Hubert Ingraham's Free National Movement won 23 seats in the 41-seat legislature Wednesday, with the party of Prime Minister Perry Christie claiming the rest, according to the government-owned Broadcasting Corporation of the Bahamas.
"The people of the Bahamas have spoken," Ingraham said in a victory speech interrupted several times by cheers from thousands of supporters dressed in the party's signature red shirts. He told them Christie had called him to concede defeat.
Ingraham, who led the Atlantic archipelago nation from 1992 until 2002, seized on scandals involving Christie's Cabinet, including references to the immigration minister who fast-tracked Anna Nicole Smith's residency application and resigned in scandal.
He also warned that the government had gone too far in accommodating a second-home industry and tourist developments, arguing the country of 700 islands should lease rather than sell land to non-Bahamians.
"They simply sign on to just about any outrageous proposal that winds up in the inbox on their desks," Ingraham said at a recent rally. "Once the land is sold, it's gone."
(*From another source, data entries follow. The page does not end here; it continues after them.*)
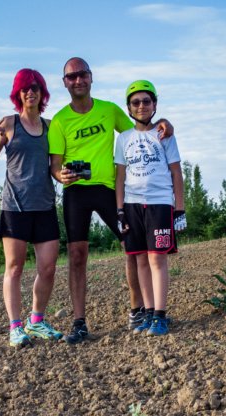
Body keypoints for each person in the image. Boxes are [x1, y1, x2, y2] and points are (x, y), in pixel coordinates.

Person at [48, 57, 172, 344]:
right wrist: (60, 175)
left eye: (82, 74)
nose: (78, 80)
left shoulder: (109, 110)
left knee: (132, 247)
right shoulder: (59, 120)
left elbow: (140, 129)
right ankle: (79, 322)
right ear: (64, 82)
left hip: (109, 189)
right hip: (76, 192)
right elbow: (54, 165)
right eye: (71, 76)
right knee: (77, 255)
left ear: (91, 77)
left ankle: (139, 310)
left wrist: (164, 123)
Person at [0, 68, 64, 348]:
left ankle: (36, 321)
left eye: (35, 88)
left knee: (48, 267)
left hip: (44, 205)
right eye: (25, 88)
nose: (30, 92)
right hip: (14, 206)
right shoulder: (9, 123)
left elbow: (56, 164)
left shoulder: (51, 127)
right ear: (18, 94)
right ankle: (15, 327)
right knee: (15, 267)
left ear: (42, 93)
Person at [114, 80, 186, 336]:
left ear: (154, 104)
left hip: (159, 203)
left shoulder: (164, 134)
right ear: (129, 108)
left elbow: (176, 172)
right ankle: (148, 311)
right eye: (136, 102)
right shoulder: (123, 138)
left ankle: (160, 316)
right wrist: (119, 210)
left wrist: (180, 208)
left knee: (157, 258)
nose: (141, 106)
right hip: (132, 204)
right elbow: (120, 177)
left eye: (146, 101)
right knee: (141, 259)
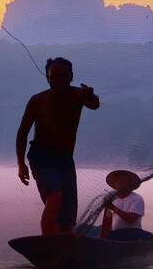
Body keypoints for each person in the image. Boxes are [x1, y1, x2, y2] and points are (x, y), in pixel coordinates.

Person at [15, 57, 100, 236]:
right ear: (47, 78)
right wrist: (21, 164)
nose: (58, 80)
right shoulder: (38, 100)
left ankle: (61, 247)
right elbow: (22, 133)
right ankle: (47, 244)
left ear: (70, 76)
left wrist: (90, 95)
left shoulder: (78, 95)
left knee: (67, 218)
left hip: (64, 158)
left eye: (62, 76)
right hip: (41, 155)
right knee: (54, 197)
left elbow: (94, 104)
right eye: (53, 77)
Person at [99, 169, 153, 241]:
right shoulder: (112, 200)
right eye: (119, 181)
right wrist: (103, 238)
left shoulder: (136, 199)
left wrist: (113, 208)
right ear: (115, 185)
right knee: (107, 237)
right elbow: (108, 220)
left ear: (130, 185)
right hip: (116, 232)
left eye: (124, 181)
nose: (121, 184)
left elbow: (131, 219)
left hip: (133, 232)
Christie, a longtime political rival of Ingraham who worked as his law partner early in their careers, becomes the country's first single-term prime minister since the Bahamas won independence from Britain in 1973.
He campaigned for a second five-year term by highlighting the $20 billion (euro14.7 billion) in new foreign investment and resort projects since he took office.
"We've taken the Bahamian economy to new heights of prosperity," he said in a televised address Monday. "The economy is booming as never before. Tourism is vibrant and strong."
Both parties' platforms called for new strategies to curb illegal immigration, fight crime by expanding community policing and devote more resources to diplomatic missions overseas.
About half the population of 300,000 was eligible to vote, and islanders formed orderly lines outside schools and other voting places.
Among the governing party's slate was Shane Gibson, the former immigration minister who was accused of showing preferential treatment to Smith.
Ingraham said the Bahamas should consider abolishing the law that allows foreigners to qualify for residency by purchasing a house in the country.
Officials with the Free National Movement, which held only eight seats in the outgoing parliament, said they intend to contest some of the seats that apparently went to the governing party but they would not affect their control of parliament.